JOB -
Exact copy, pictures excluded: output the lines from the opening of the entries through the line bearing "general que establezca".

DATA RECORDS -
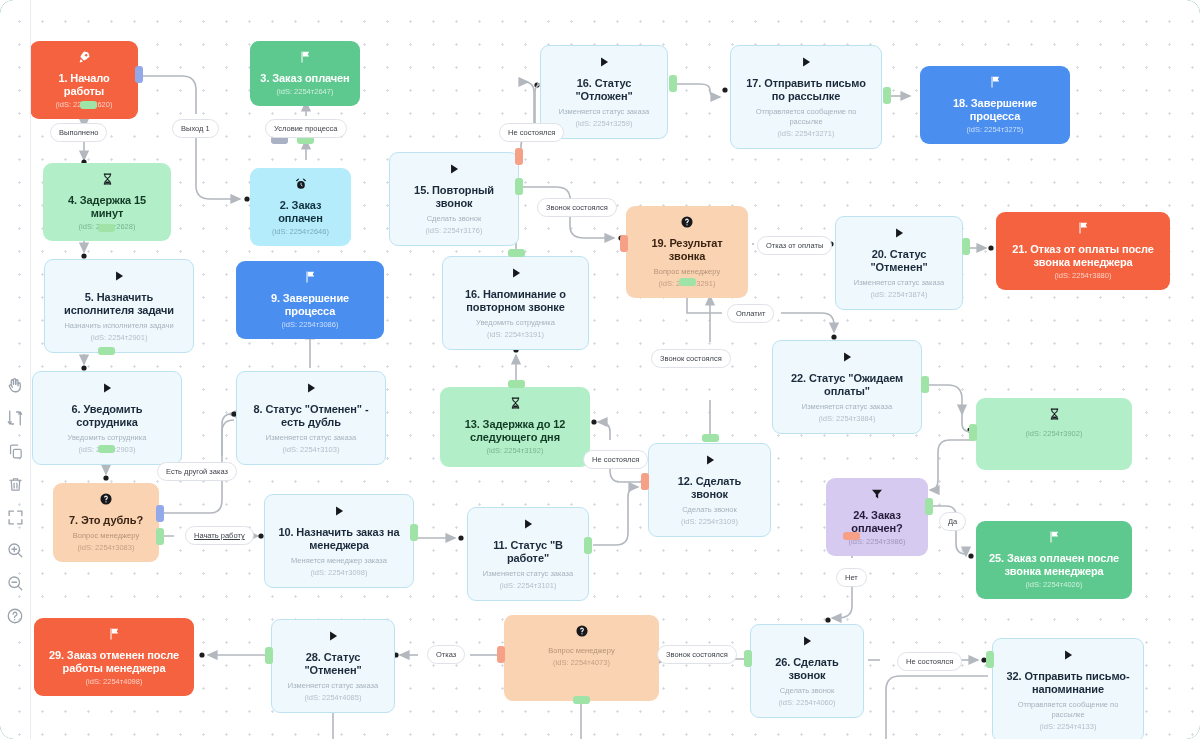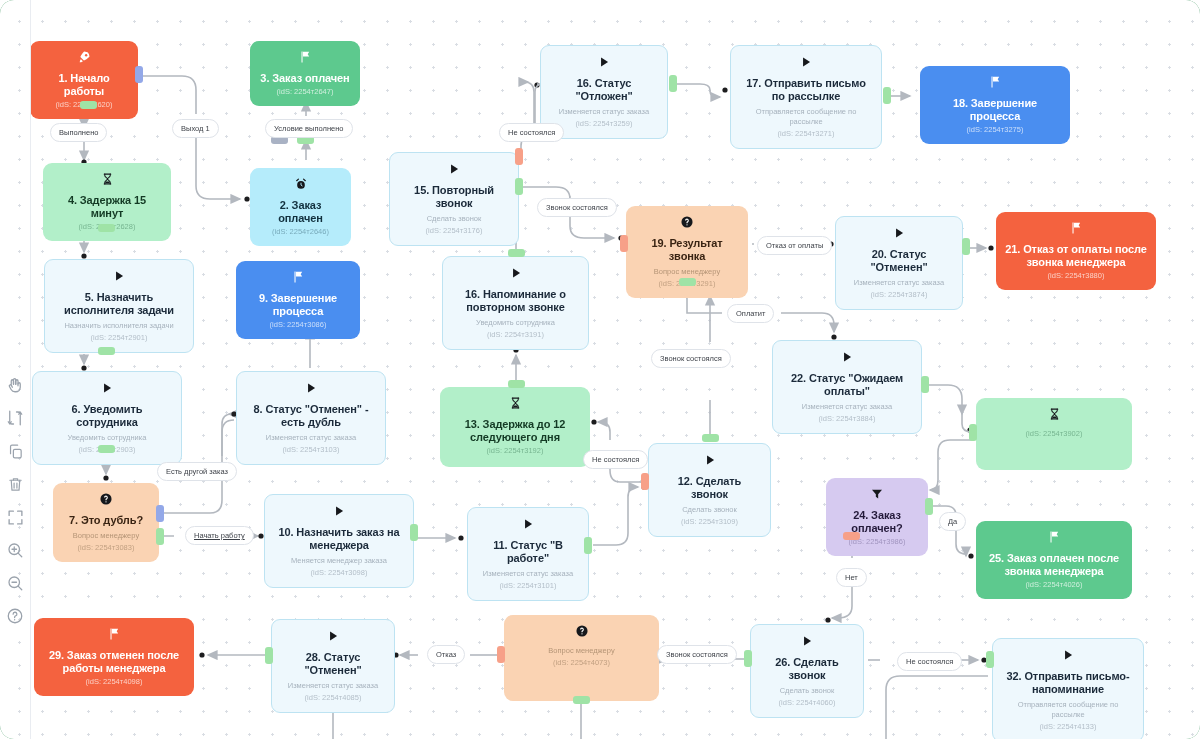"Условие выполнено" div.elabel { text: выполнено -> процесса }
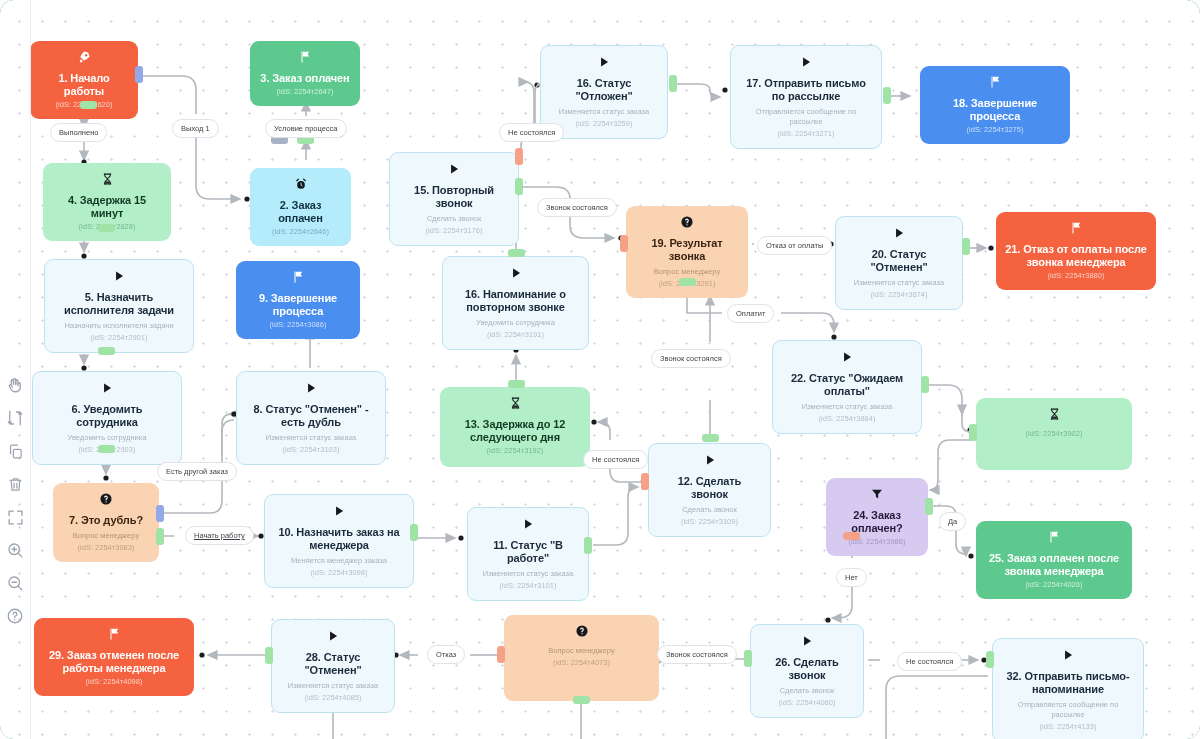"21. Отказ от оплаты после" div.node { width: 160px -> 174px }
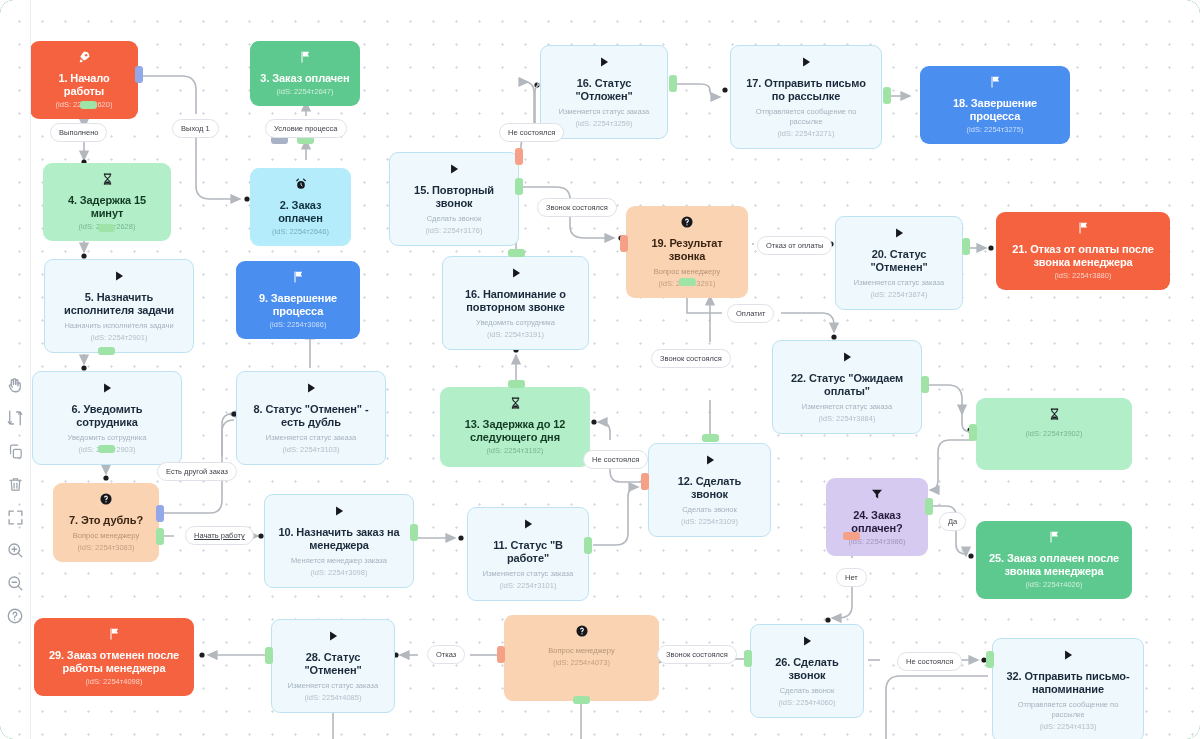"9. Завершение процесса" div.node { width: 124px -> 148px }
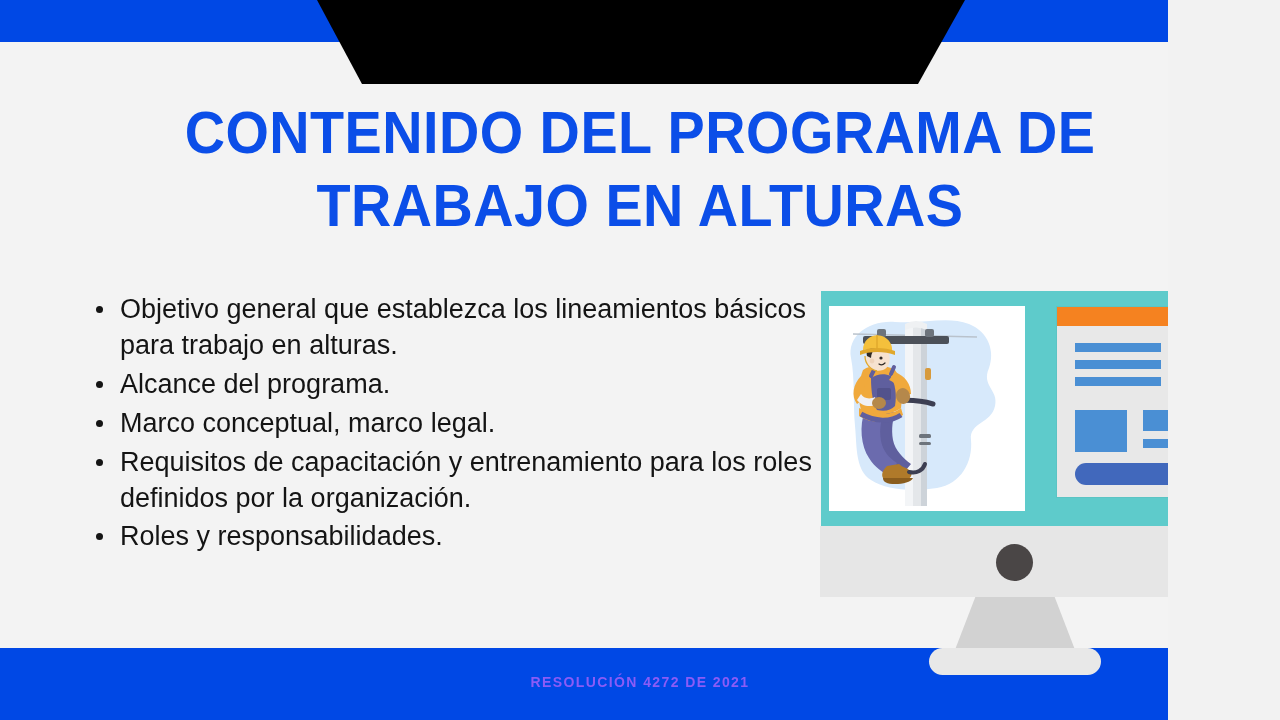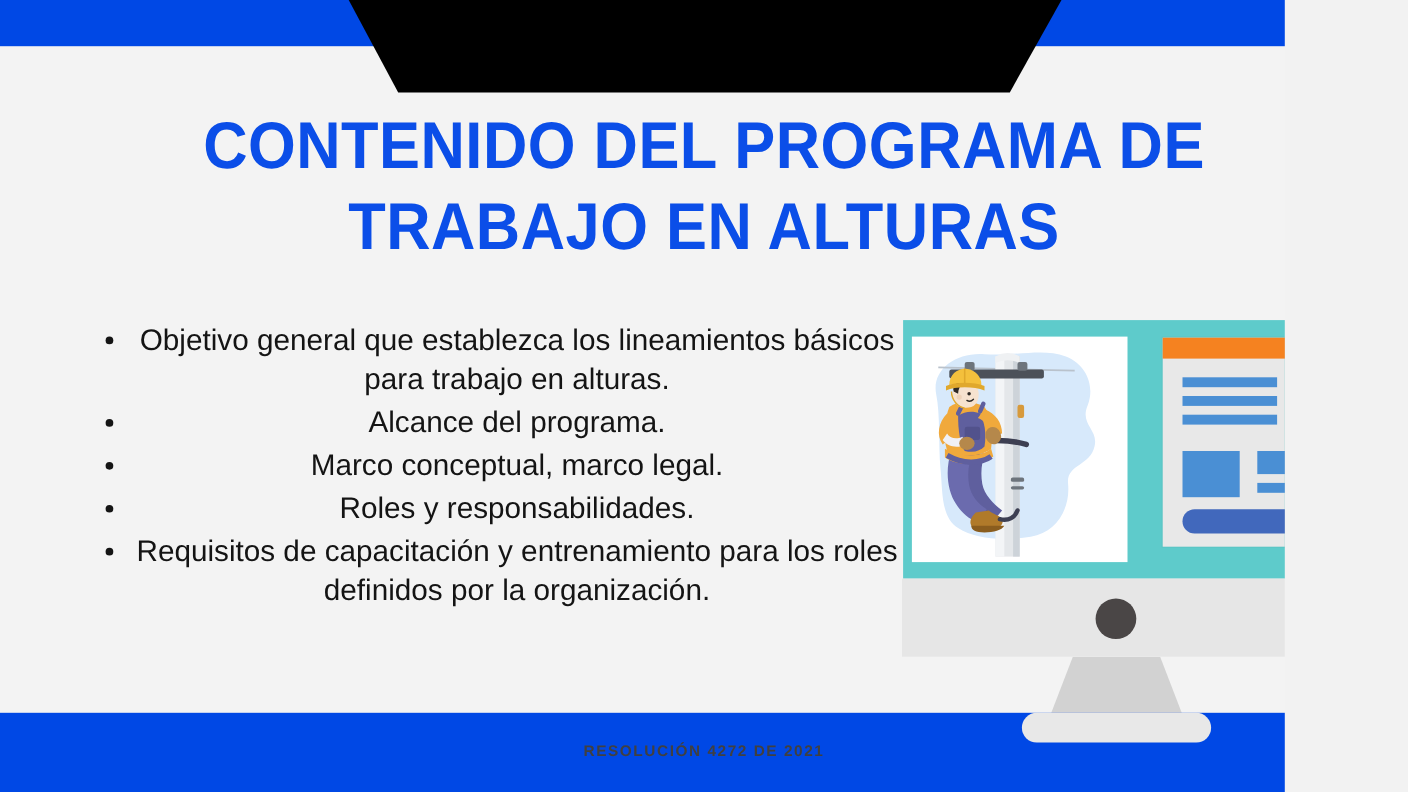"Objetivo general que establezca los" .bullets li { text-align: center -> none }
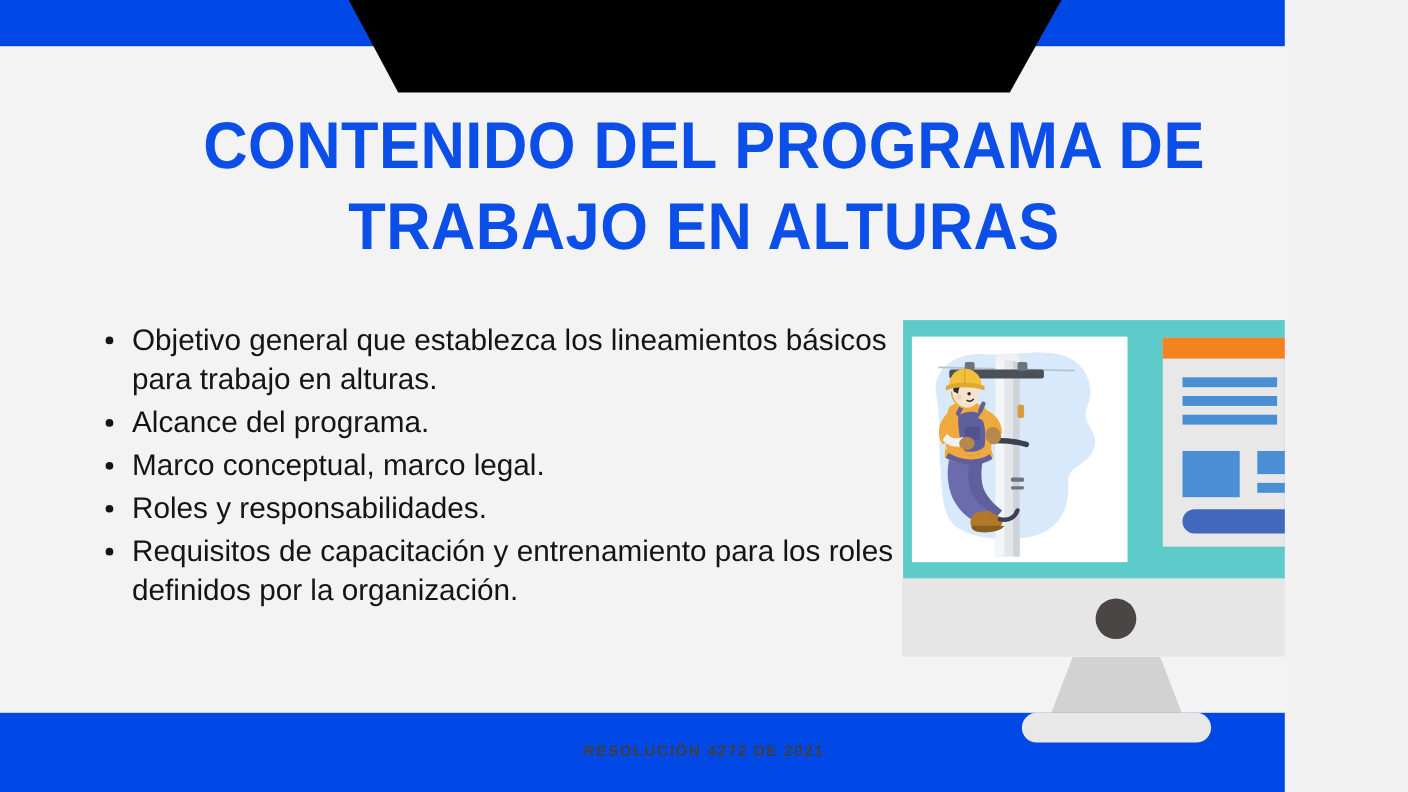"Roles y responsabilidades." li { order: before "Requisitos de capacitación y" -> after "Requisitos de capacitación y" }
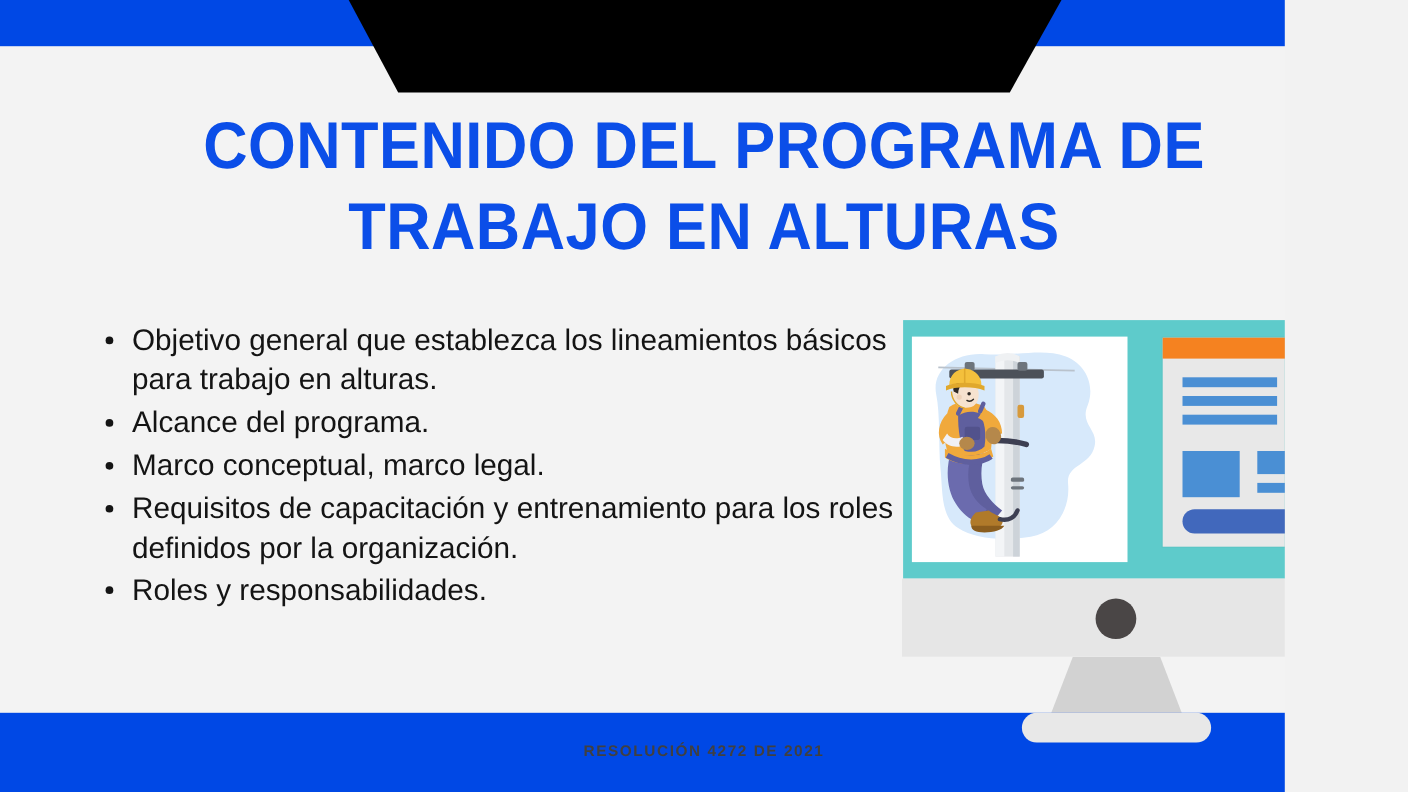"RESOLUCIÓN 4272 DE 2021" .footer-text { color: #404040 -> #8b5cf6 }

EXERCISE RESULT -
"Условие выполнено" div.elabel { text: выполнено -> процесса }
"21. Отказ от оплаты после" div.node { width: 160px -> 174px }
"9. Завершение процесса" div.node { width: 124px -> 148px }
"Objetivo general que establezca los" .bullets li { text-align: center -> none }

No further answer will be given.